Main Session
Sep 28
PQA 01 - Radiation and Cancer Physics, Sarcoma and Cutaneous Tumors

2176 - Comparison of Adult Autocontouring Models to Manual Delineation of Organs at Risk for Pediatric Patients

02:30pm - 04:00pm PT
Hall F
Screen: 13
POSTER

Presenter(s)

Elizabeth McKone, MD Headshot
Elizabeth McKone, MD - Mayo Clinic Rochester, Rochester, MN

E. L. McKone1, K. M. Frechette2, S. Armstrong3, M. R. Pringle3, N. Johnson4, A. J. Kehren3, L. M. Undahl3, M. Swain3, A. Goodrich3, P. J. Dizona5, V. Malkov1, D. J. Moseley3, N. N. Laack II1, and A. Mahajan1; 1Department of Radiation Oncology, Mayo Clinic, Rochester, MN, 2Department of Radiation Oncology, Mayo Clinic Rochester, Rochester, MN, 3Mayo Clinic, Rochester, MN, 4Mayo Clinic Rochester, Rochester, MN, 5Department of Clinical Trials and Biostatistics, Mayo Clinic, Rochester, MN

Purpose/Objective(s): Utilization of automatic segmentation technology during radiation treatment planning has led to increased efficiency and accuracy for organ at risk (OAR) delineation. However, it is unclear if adult trained autosegmentation models are accurate for pediatric OARs. Varying body and organ size and proportions over developmental stages pose unique challenges within this population. Our goal is to assess the feasibility and accuracy of previously adult trained autosegmentation models applied to a pediatric cohort.

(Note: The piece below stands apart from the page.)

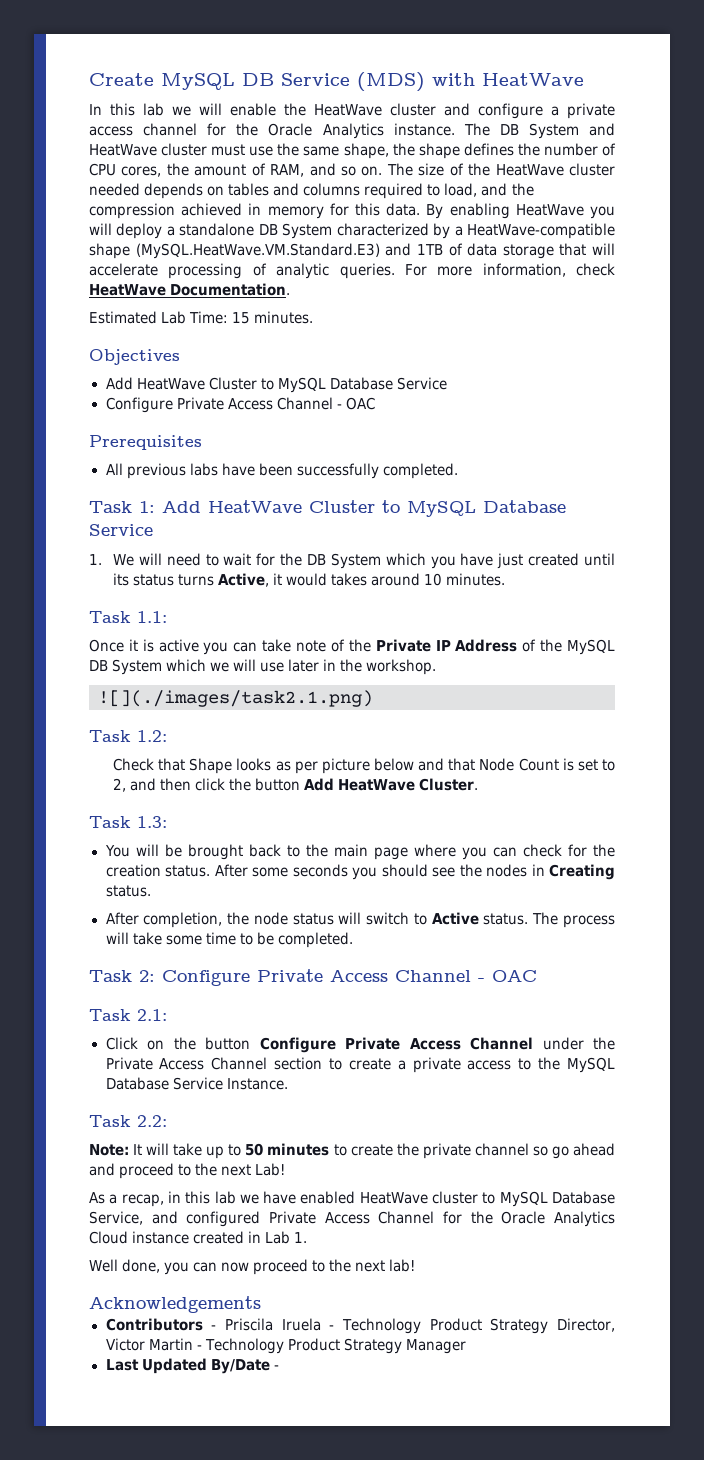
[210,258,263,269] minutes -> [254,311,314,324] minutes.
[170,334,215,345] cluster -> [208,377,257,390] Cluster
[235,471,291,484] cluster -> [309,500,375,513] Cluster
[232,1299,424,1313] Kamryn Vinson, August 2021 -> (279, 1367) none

Materials/Methods: Eight patients (4 male, 4 female) from each of three age groups (2.5–5.9, 6–13.9, and 14–20 years) with CNS primary malignancies and full-body axial imaging used for CSI planning were identified from our institutional database. Forty-five OARs were manually contoured (the gold standard) and auto-contoured using 5 commercially available and in-house artificial intelligence (AI) autosegmentation models for each patient scan. Comparisons were made between manual and auto-contours using quantitative surface dice similarity coefficient analysis on scans with a corrected 1 mm slice thickness for each patient, OAR, and model. Median surface dice scores of =0.8 were considered clinically acceptable. Performance across three age groups was assessed for each model and OAR with a Kruskall Wallis Rank Sum Test with p<0.05 considered significant.

Results: There were 60 discrete AI model and OAR combinations, with 11 OARs auto-contoured by more than one model. The remaining 34 OARs were contoured by a single model. Clinically acceptable surface dice scores were seen for 17/60 (28.3%) OAR/model pairs. Median surface dice scores among the entire cohort were <0.5 for 5 OARs: oral cavity, pancreas, thyroid, larynx, and spinal cord. Median surface dice scores of =0.9 were seen for 6 OARs: brain, left cochlea, bilateral lenses, mandible, and right lung. Significant differences between age categories were seen across 11/60 (18.3%) discrete OAR/model pairs for larynx, left carotid artery, right kidney, bilateral lungs, bilateral femoral heads, and esophagus, with underperformance noted within the youngest age group and improvement in surface dice scores as patients approach adulthood among all except the right kidney

Conclusion: In a real-world analysis using adult trained autosegmentation models across a pediatric population, clinically acceptable OAR contours were only achieved in 28.3% instances, with the remainder likely requiring editing and/or manual re-contouring. Differences between age categories occurred in 18.3%, typically underperforming in the youngest age group of children <6 years old. This suggests limited utility in applying adult trained autosegmentation models in a pediatric population. Therefore, development of pediatric trained models and/or training of more robust models capable of performing in a broader range of age groups is needed.